For a few moments he held his eyelids tight shut, before finally conquering his unease. By the time he opened his eyes again the monk had disappeared.
Then he got back to his feet, summoning all his strength, looking furiously around. But his adversary really had disappeared, as if by magic. He must have fled through the window, but how had he managed to do that? The opening in the wall gleamed in the moonlight several yards away from him. It wasn’t possible for a man to make a leap like that. For a moment the idea that Brandano was a shape-shifting demon took hold of his brain once more.
And what if it had all been an illusion? What had he actually seen? At no moment could he have been certain that he had really seen the silhouette of the monk on the scaffolding. He had climbed up there, guided by vague noises and echoes, and above all by his reason, which had summoned the man’s image. What if Brandano had never climbed up there, but had instead in some mysterious way – using a trick like the brazen one he employed with the Virgin – deceived him?

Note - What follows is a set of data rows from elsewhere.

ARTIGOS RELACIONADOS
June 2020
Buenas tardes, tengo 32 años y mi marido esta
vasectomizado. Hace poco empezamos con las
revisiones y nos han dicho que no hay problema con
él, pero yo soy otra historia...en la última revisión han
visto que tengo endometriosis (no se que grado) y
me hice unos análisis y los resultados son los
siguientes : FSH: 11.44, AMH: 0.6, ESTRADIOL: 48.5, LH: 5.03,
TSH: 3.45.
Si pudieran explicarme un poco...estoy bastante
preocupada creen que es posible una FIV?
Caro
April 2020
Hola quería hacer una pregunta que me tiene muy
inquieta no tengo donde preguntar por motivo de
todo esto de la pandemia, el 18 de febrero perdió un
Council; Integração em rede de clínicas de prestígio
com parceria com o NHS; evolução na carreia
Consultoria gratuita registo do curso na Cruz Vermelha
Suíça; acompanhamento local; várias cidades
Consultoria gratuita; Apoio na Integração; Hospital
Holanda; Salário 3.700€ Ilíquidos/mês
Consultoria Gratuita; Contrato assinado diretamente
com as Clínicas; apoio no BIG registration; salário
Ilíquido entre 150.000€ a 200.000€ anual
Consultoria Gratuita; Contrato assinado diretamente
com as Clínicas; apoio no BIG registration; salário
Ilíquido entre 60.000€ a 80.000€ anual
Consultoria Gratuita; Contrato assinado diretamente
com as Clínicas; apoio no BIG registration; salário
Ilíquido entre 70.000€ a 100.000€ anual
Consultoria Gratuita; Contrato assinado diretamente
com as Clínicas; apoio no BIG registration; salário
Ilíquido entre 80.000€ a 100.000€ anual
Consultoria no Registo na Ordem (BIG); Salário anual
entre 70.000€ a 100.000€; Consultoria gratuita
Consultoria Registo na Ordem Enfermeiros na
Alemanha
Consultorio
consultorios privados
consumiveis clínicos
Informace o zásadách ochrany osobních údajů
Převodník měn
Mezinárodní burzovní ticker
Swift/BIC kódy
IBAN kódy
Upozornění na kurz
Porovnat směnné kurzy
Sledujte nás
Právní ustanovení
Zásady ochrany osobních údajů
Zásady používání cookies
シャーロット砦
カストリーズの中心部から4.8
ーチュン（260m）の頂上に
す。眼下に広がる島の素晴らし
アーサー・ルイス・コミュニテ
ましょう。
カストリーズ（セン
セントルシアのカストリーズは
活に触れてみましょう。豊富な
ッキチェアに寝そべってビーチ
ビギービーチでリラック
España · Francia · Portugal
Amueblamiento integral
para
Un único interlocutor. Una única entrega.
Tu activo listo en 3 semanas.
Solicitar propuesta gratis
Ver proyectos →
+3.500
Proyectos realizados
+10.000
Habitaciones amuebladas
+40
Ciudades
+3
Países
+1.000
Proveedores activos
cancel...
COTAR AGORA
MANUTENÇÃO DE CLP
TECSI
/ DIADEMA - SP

He started carefully climbing down. When he had reached the ground he ran towards the door and entered the sacristy, but it too was deserted. On one side of the room a stone staircase ran up the wall, apparently leading to the monks’ old cells. He hurried up the steps, from where a gleam of light seemed to issue. A torch or candle must have been lit on the upper floor.
He walked down the corridor, casting a quick glance into each of the empty cells, then ventured into the last, stil
l clutching his dagger.
The cell was not deserted. Leaning against the end wall, the woman he had glimpsed in the church was standing motionless, staring at him, a flash of fear in her eyes, wiping her hands. She was panting, as if short of breath.
Dante stopped on the threshold, he too breathless from his pursuit. He lowered his weapon, disconcerted by the creature he found before him. She was as tall as he, her intense pallor illuminated by two big, sky-blue eyes.
That face was the same as the one that had appeared in the church, covered by a veil of shiny make-up that was plainly supposed to imitate wax. He raised his hand towards her until his fingers touched her throat. She was not wearing a mask.
Her slender body was covered to below the waist by a cascade of white hair that at first impression suggested a very great age. But this, too, was an illusion. Her hair was flowing and splendid, a snowy torrent worthy of an adolescent angel. There was something unnatural in that beauty, the poet felt, something that could enter the mind and bind it like a subtle poison. He felt the same unease that had taken hold of his mind when he had witnessed the fake miracle for the first time.
The woman had remained impassive. Only in her dilated eyes could he read the terror that still gripped her. A few times she opened and closed her mouth, as if on the point of saying something.
Dante looked around. A thousand questions rose to his lips, now that the very heart of the trick was within his grasp. But he would need time and a more suitable location to interrogate her. Meanwhile he looked round for something to tie her up with, before she disappeared as the monk had done. But the woman didn’t seem to want to escape.
‘Where have you come from?’ he asked her, gasping to get his breath back. She shook her head. ‘What is your name?’ Again the woman moved her head, this time bringing her hand to her throat. ‘You don’t want to tell me? Well, you’re going to have to.’